Orbits in graph

Question

Can anyone help me visualize orbits in graph.

Let $G=K_4$ with vertex set $V=\{1,2,3,4\}$ and edge set $E\left(K_4\right)=\{12,13,14,23,24,34\}$

Now if i take permutation $\sigma=(1~2~3~4)\in Sym(V)$ ($Sym(V)$ is permutation group on $V$.

https://math.stackexchange.com/a/423948/520264 in this answer he says that if there is $k$-cycle in permutation then there is $\Big\lfloor\dfrac{k}{2}\Big\rfloor$ orbits of edges between vertices of $k$- cycle.

Here we have $4$-cycle in $\sigma=(1~2~3~4)$ by above formula there is $\Big\lfloor\dfrac{4}{2}\Big\rfloor=2$ orbits of edges between vertices of $4$-cycle.

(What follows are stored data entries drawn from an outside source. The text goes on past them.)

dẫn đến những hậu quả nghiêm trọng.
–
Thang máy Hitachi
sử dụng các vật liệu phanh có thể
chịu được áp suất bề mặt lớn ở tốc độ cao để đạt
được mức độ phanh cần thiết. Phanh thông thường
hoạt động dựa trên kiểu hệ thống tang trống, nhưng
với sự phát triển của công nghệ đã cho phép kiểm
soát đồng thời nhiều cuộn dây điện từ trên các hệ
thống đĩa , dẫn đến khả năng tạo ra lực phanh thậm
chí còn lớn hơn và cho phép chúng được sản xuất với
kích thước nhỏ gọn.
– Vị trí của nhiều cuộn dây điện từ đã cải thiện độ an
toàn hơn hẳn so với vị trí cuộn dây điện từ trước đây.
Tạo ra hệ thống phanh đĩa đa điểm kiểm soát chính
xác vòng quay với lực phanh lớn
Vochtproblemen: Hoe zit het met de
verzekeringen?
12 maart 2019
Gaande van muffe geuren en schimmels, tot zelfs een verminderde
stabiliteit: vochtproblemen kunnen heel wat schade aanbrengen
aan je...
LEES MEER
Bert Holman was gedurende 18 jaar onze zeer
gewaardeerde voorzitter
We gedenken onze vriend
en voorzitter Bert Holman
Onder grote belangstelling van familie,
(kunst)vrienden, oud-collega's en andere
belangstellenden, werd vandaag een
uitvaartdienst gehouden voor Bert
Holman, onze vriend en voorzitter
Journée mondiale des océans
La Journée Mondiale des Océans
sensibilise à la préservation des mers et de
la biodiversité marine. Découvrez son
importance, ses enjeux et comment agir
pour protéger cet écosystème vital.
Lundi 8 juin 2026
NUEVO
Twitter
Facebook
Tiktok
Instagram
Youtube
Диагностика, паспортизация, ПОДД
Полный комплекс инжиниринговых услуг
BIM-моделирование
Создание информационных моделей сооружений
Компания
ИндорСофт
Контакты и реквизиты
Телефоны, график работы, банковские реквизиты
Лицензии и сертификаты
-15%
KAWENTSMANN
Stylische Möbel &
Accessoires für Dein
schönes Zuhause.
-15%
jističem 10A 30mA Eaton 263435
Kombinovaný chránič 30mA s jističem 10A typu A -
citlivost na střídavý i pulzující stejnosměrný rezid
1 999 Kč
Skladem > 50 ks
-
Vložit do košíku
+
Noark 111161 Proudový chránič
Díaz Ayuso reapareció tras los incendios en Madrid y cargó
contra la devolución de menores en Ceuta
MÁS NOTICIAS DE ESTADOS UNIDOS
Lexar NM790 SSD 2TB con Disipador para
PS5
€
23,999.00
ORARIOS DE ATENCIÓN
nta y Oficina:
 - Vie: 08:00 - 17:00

Which are these two orbits?

Answer 1

$k=4$ is a bit too small to visualize, so here is a picture for $k=8$:

Imagine that we are looking at a permutation $\sigma$ that permutes these $8$ vertices in a cycle, and we want a graph fixed by this permutation. (Maybe there are also other vertices we're not looking at, because we don't care what they do for the moment.) Then:

• The $8$ red edges are an orbit of the action of $\sigma$ on $E(K_n)$. (They are either all present or all absent, if we want $\sigma$ to leave the graph unchanged.)
• The $8$ blue edges are another orbit.
• The $8$ purple edges are a third orbit.
• The $4$ orange edges are a fourth orbit.

Essentially, if you rotate the picture above by $45^\circ$, then each edge is moved to another edge of the same color.

In general, there are $\lfloor \frac k2\rfloor$ orbits characterized by the length of an edge, when we draw the vertices in the cycle as a regular $k$-gon.